If anyone is willing to share how much they paid for their puppy and or what they were quoted, and how satisfied you were with your puppy I would really appreciate it. Thank you.


----------



## wolfstraum (May 2, 2003)

For a 4 month old puppy that is way way way more than you need to spend!!!!! 10K GBP - about what $16K - 18K???? DO NOT EVER TELL A BROKER YOU HAVE THAT MUCH MONEY TO SPEND1!!!!!! YOU WILL GET A PUP THEY PAY 800 EUROS FOR AND SELL TO YOU FOR THE 10kGBP!!!!!!!


Right now I would think you could get the pup and delivery for 2 -3000 GBP


Lee


----------



## Hafyar (Oct 20, 2017)

Thank you so much for the reply Lee. I really wouldn't want to spend £10,000 either, I wouldn't have mentioned it to the breeder ?. You know much more about breeders and the whole process. I do have one questions for you if you don't mind answering, I have heard practically nothing but good things about eurosports, the question is would you recommend them?


----------



## wolfstraum (May 2, 2003)

Lee


----------



## carmspack (Feb 2, 2011)

quote " I would ideally prefer a sable or black long haired puppy. if one is not available I wouldn't mind a short coat sable"

this , right here, telegraphs that you are young and inexperienced, excited , and not focusing on one single thing that is important . 
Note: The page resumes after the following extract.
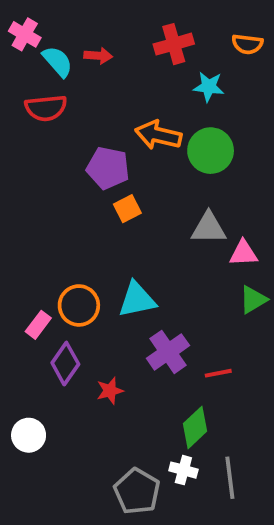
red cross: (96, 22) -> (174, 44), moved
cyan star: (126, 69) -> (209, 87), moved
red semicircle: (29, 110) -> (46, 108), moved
that is a recipe for the wolves to grab you up and eat you .

you don't need big bucks dogs. You don't need inflated prices or promises . 

find exceptional and local - develop an understanding and appreciation of the breed , which may or may not even be what you are looking for .

as to the company ------ it has changed --- massively --- personal experience ---


----------



## Steve Strom (Oct 26, 2013)

Hafyar said:


> Thank you so much for the reply Lee. I really wouldn't want to spend £10,000 either, I wouldn't have mentioned it to the breeder ?. You know much more about breeders and the whole process. I do have one questions for you if you don't mind answering, I have heard practically nothing but good things about eurosports, the question is would you recommend them?


I don't think there's any question he's supplied people with some top level dogs, but if it was me, that's not the direction I'd go unless I had someone with a personal relationship helping me. Not specifically this one, but just any brokers in general.


----------



## Hafyar (Oct 20, 2017)

carmspack said:


> quote " I would ideally prefer a sable or black long haired puppy. if one is not available I wouldn't mind a short coat sable"
> 
> "this , right here, telegraphs that you are young and inexperienced, excited , and not focusing on one single thing that is important."
> 
> ...


----------



## nezzz (Jan 20, 2013)

carmspack said:


> quote " I would ideally prefer a sable or black long haired puppy. if one is not available I wouldn't mind a short coat sable"
> 
> this , right here, telegraphs that you are young and inexperienced, excited , and not focusing on one single thing that is important .
> 
> ...


Yup, don't get a dog based on looks or colour. That said, 10000 pounds for a dog which is trained and has a good foundation is pretty normal for kennels in Europe who specialise in exporting PP dogs.

FWIW in Slovakia/Czech, you can get a good puppy for 800 Euros. My upcoming Eqidius puppy which was first pick btw cost me 1200 Euros plus another 800 Euros for 4 months boarding and foundation. Dealing with good kennels in Europe requires a bit of research and connections to get you a good dog.


----------



## cliffson1 (Sep 2, 2006)

One of the best females I ever owned I got from Europesport breeding over 15 years ago when Joseph and Taunya were still together. I really don’t know how the separation has affected the two in terms of quality of dogs bred/sold. But if you don’t know them personally, it’s usually better to have help of someone that does. All breeders are going to have good and bad said about them....but some have more good than bad and some more bad than I would be comfortable with.
I would not pay more than 2500 dollars for any puppy, and truthfully that is high in my opinion.


----------